Customers order and pay via touchscreen – their request is sent to the kitchen where a cooking machine heats up the buns and patties. When the meal is ready, human workers add toppings to the burger.
According to the Korean Association of Robot Industry, around 5,000 such robots were operating in Korean restaurants in 2022, up 67% from 2021. This year, the number will probably double, Financial Times reports.
The problem, at least in the eyes of South Korea’s domestic robotics industry leaders, is that the government programmes designed to encourage the adoption of robots do not favor their own.

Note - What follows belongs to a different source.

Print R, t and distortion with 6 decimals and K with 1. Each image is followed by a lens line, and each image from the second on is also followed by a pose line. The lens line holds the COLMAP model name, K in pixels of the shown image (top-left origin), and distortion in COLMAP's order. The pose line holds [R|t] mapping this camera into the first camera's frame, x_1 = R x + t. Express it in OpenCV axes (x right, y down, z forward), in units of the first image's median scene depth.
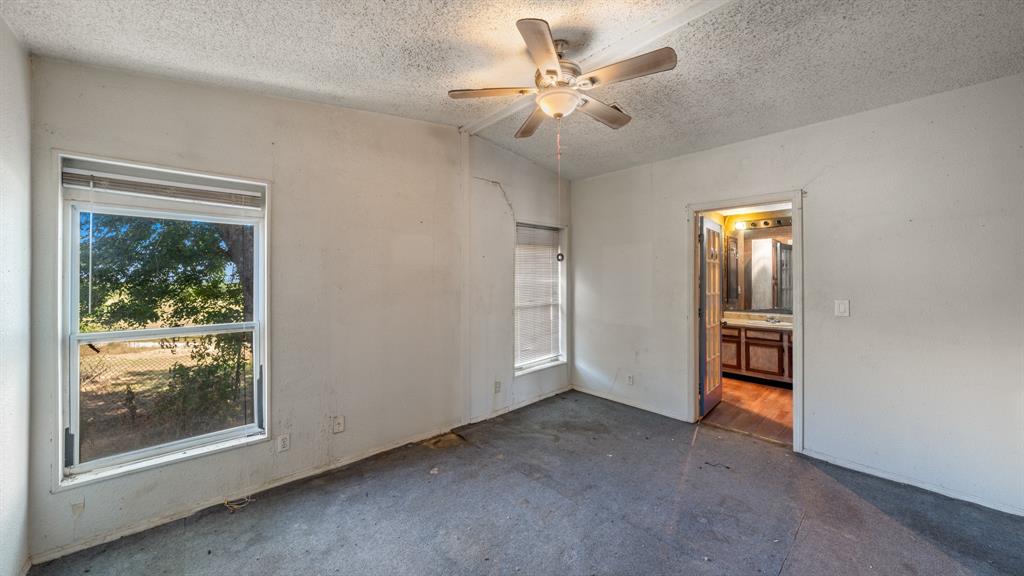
lens RADIAL K [[358.3, 0, 517.4], [0, 358.3, 279.8], [0, 0, 1]] dist [0.000814, 0.000306]
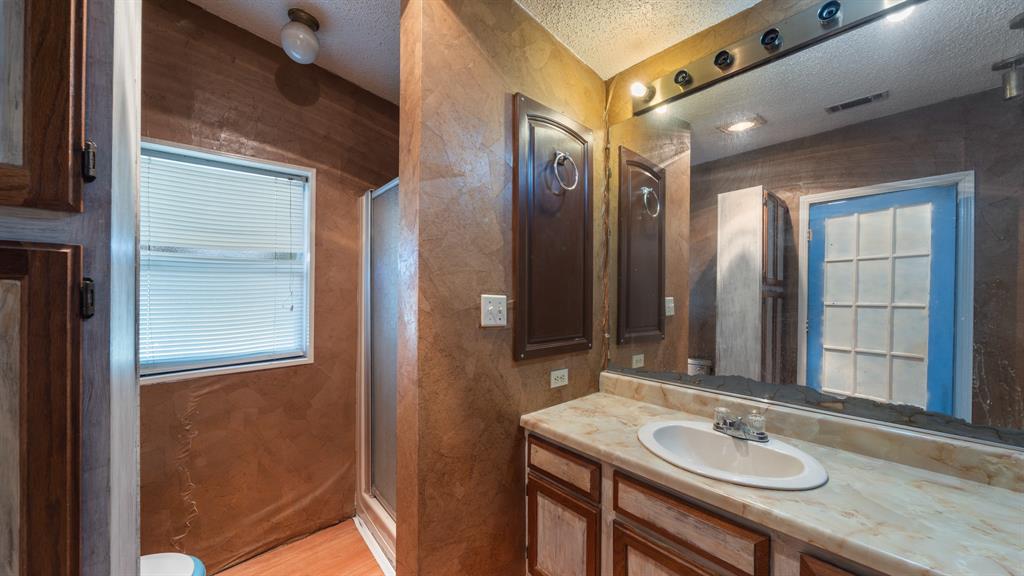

In other words, the country where the robot is made does not matter. This means that China can offer robots that might be priced as much as a fifth cheaper than Korean ones, and cost between $7,000 and $22,000.
Unsurprisingly, Chinese manufacturers produced north of 70% of the robots active in South Korea in 2023. What’s more, the quality is not actually lower.
The market for service robots in South Korea is expected to almost double its sales from $530mn this year to $1bn in 2026. But local companies worry that the government is not willing to offer meaningful subsidies. Besides, Seoul doesn’t impose tariffs on imported Chinese robots – unlike the United States, for example.
It’s easy to forget, though, that the server robots are still taking over from humans, and the labor shortages could be more easily solved if business owners simply paid their workers more.
In the US, a robot server costs around $15,000 to buy while a human server costs between $5,000 and $6,000 a month, and takes days off, one restaurant owner in Michigan told South China Morning Post.